··· Trecho

Bia Hetzel começou a vida profissional como fotógrafa. Apaixonada pela natureza, tornou-se ambientalista no início dos anos 90, quando foi chamada para registrar a vida das baleias e golfinhos na costa brasileira. Não foi destino, foi intenção. Quando foi professora de um curso de fotografia no Rio de Janeiro, anunciou que seu sonho era fotografar a vida marinha. Recebeu um convite para ser voluntária no primeiro projeto científico sobre as baleias-jubartes no Brasil e contribuir com a divulgação científica e levantamento das espécies e das ameaças ambientais. 

A oportunidade transformou sua vida. Além dos registros fotográficos para inúmeros estudos e extensa literatura científica, o convívio com as baleias e golfinhos – com quem parece ter uma relação quase familiar – a transformou em escritora infantil. Seu primeiro livro é sobre Rosalina, uma baleia-jubarte que acompanhou. De forma lúdica, foi pioneira ao sensibilizar crianças e adultos sobre os impactos da ação do homem na vida marinha e espalhar a importância da preservação. Como ela mesma diz, “minha baleia ganhou um Jabuti” – maior prêmio da literatura no país. E, sem querer, Bia entrou para o mundo da literatura.

······

Tarefa obrigatória 1: Copie do trecho sobre Bia Hetzel tudo desde "A oportunidade transformou" até "mundo da literatura.".
Tarefa obrigatória 2: Segundo o trecho sobre Bia Hetzel, que prêmio a baleia dela ganhou?
Não é preciso usar as linhas.

··· Linhas mostradas

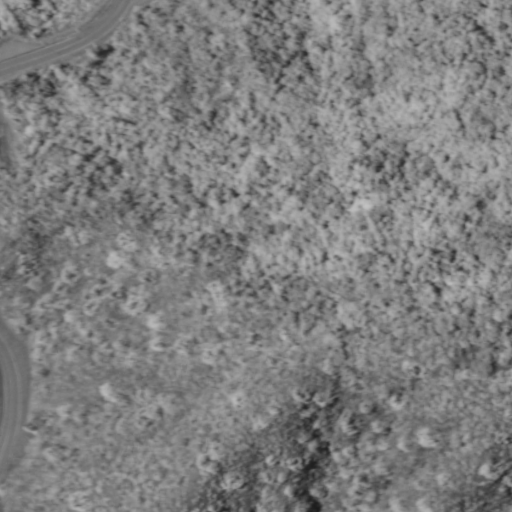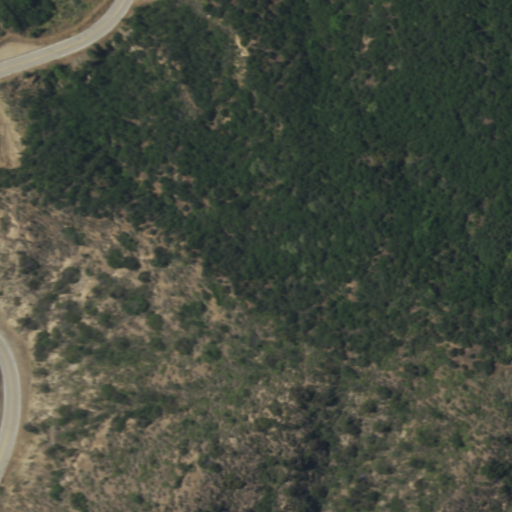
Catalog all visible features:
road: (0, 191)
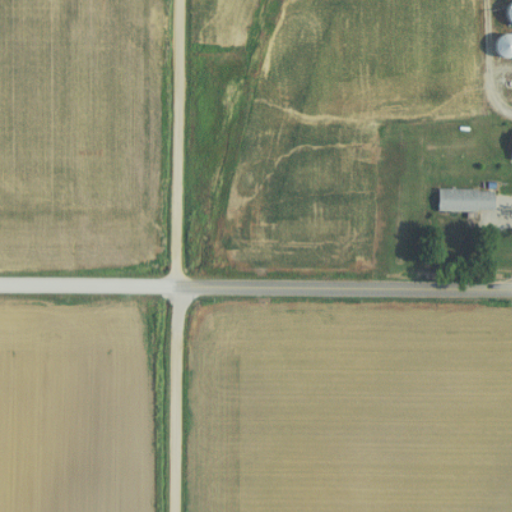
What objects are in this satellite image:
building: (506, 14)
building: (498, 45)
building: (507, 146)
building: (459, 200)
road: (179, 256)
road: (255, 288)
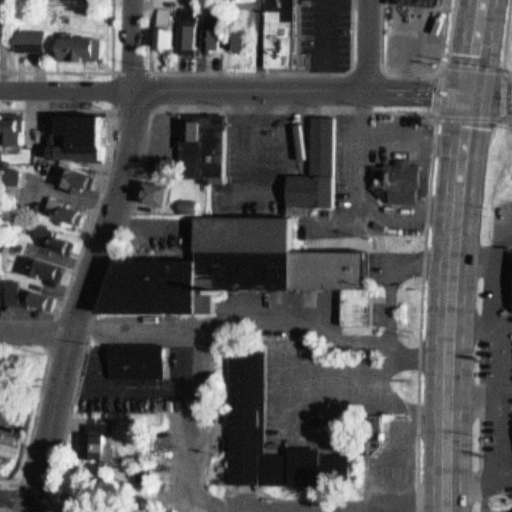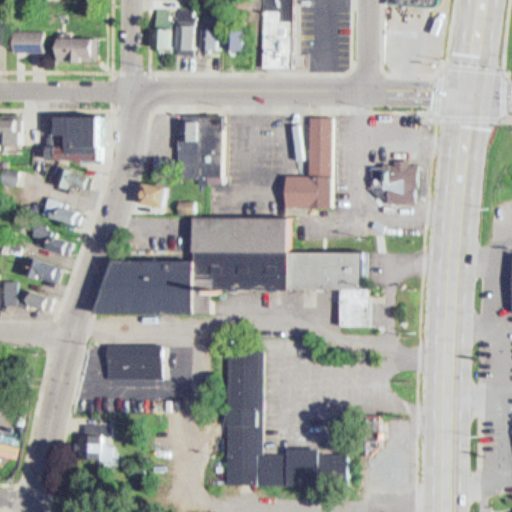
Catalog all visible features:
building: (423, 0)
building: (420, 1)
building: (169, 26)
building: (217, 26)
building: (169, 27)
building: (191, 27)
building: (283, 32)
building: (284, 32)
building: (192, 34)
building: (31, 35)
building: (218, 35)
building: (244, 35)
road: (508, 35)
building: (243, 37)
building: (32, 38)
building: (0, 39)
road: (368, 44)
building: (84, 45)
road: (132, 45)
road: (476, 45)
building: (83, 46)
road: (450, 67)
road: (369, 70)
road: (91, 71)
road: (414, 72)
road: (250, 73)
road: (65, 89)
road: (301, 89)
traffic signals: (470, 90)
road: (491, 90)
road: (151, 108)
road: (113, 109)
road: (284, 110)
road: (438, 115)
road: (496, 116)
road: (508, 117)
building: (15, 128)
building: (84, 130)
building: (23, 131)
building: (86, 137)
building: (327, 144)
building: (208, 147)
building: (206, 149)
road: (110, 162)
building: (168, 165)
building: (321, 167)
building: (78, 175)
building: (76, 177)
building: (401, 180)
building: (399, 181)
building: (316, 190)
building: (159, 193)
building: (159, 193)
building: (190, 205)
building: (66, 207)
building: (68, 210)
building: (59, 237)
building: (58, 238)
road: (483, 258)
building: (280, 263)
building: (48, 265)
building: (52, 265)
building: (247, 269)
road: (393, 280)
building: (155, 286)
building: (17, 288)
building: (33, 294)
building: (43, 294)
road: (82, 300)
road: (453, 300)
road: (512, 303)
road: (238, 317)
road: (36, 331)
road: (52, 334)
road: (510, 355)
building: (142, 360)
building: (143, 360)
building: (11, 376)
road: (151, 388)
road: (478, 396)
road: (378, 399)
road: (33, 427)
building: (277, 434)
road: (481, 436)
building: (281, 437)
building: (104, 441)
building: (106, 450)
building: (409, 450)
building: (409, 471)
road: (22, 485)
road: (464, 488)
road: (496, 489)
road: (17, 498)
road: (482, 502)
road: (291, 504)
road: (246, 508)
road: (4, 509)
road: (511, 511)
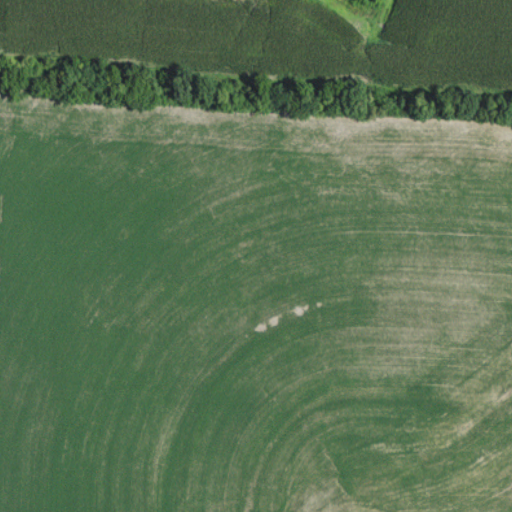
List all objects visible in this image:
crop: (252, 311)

······

Resposta completa 1:
A oportunidade transformou sua vida. Além dos registros fotográficos para inúmeros estudos e extensa literatura científica, o convívio com as baleias e golfinhos – com quem parece ter uma relação quase familiar – a transformou em escritora infantil. Seu primeiro livro é sobre Rosalina, uma baleia-jubarte que acompanhou. De forma lúdica, foi pioneira ao sensibilizar crianças e adultos sobre os impactos da ação do homem na vida marinha e espalhar a importância da preservação. Como ela mesma diz, “minha baleia ganhou um Jabuti” – maior prêmio da literatura no país. E, sem querer, Bia entrou para o mundo da literatura.

Resposta completa 2: O Jabuti, o maior prêmio da literatura no país.